- **What the task requires**:
Of all the entries below, retype only the lines from the one with "FROM table_1" through the one with "- [ ] Switch", exactly as they appear.
══════
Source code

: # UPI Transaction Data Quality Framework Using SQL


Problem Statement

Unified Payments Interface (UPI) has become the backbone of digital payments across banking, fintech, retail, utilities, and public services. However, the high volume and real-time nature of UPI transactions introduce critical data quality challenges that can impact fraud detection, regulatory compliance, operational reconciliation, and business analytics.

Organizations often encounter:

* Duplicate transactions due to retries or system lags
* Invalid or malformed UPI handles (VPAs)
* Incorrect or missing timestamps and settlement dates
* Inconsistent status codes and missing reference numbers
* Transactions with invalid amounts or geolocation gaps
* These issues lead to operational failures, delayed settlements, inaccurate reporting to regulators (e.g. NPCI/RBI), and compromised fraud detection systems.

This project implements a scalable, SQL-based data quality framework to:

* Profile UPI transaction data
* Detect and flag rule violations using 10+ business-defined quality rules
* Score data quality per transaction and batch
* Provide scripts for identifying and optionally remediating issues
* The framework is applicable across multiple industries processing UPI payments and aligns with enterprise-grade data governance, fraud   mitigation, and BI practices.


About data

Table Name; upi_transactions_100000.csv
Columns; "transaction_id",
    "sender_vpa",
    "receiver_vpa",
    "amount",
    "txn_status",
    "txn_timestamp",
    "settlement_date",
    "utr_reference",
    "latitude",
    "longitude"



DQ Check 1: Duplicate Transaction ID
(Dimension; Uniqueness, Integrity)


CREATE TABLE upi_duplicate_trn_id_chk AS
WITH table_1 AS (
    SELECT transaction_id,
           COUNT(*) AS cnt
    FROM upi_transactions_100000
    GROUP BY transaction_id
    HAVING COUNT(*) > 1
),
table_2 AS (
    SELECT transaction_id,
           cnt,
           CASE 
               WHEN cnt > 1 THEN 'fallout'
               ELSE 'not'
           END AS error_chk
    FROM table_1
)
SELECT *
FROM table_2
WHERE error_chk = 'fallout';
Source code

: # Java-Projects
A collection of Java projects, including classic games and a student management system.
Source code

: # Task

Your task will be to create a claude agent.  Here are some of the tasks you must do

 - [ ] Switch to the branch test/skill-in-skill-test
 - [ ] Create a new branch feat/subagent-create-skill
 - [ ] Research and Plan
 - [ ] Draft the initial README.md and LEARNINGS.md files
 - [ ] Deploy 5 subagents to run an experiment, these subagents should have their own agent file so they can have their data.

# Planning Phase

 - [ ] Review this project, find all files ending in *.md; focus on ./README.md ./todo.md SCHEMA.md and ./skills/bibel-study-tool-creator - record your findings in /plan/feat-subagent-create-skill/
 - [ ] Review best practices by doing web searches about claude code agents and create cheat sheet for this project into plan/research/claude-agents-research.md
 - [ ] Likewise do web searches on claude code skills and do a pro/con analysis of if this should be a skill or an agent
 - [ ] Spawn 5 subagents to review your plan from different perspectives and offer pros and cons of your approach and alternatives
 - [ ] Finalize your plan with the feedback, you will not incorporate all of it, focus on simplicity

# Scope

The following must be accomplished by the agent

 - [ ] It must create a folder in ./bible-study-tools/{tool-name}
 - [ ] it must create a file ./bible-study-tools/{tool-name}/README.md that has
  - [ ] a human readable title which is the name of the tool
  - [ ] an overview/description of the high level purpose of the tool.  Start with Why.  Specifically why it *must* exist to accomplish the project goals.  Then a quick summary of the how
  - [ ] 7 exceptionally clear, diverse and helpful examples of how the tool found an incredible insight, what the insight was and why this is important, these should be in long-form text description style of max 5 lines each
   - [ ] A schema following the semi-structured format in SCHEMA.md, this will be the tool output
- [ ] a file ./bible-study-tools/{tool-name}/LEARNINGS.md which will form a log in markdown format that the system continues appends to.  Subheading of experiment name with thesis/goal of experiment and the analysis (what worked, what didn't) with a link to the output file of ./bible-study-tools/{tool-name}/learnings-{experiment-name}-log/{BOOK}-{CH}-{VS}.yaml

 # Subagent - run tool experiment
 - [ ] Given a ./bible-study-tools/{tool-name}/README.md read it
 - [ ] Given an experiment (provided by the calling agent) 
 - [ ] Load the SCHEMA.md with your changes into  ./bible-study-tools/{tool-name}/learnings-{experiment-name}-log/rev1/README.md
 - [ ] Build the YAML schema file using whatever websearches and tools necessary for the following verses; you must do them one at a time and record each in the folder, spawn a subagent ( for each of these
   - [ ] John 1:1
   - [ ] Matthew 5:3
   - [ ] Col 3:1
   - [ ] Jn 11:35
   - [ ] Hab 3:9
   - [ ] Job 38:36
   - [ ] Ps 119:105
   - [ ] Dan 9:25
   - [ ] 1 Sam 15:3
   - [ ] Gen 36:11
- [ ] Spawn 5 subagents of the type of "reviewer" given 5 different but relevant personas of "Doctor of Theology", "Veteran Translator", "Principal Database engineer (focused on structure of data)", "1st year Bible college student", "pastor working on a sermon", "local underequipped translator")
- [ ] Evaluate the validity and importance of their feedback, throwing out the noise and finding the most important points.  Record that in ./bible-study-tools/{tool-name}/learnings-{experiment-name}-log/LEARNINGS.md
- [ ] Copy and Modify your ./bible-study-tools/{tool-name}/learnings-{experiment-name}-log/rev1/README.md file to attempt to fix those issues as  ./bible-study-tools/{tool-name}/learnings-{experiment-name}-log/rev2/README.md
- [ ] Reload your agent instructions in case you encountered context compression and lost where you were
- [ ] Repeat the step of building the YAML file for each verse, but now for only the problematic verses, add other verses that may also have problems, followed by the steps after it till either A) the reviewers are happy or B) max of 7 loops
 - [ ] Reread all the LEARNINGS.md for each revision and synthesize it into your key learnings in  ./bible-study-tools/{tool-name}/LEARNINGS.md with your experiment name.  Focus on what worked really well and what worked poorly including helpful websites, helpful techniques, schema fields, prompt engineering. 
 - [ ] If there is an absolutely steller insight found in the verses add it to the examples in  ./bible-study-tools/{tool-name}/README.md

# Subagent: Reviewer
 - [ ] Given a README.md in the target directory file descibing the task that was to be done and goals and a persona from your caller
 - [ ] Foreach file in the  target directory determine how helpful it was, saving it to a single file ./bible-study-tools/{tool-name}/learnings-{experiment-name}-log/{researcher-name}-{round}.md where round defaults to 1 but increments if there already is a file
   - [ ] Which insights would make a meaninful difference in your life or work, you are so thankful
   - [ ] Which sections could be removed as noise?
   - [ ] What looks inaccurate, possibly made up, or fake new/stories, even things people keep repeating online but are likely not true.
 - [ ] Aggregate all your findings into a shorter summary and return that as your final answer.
══════
- **Response to the task**:
    FROM table_1
)
SELECT *
FROM table_2
WHERE error_chk = 'fallout';
Source code

: # Java-Projects
A collection of Java projects, including classic games and a student management system.
Source code

: # Task

Your task will be to create a claude agent.  Here are some of the tasks you must do

 - [ ] Switch to the branch test/skill-in-skill-test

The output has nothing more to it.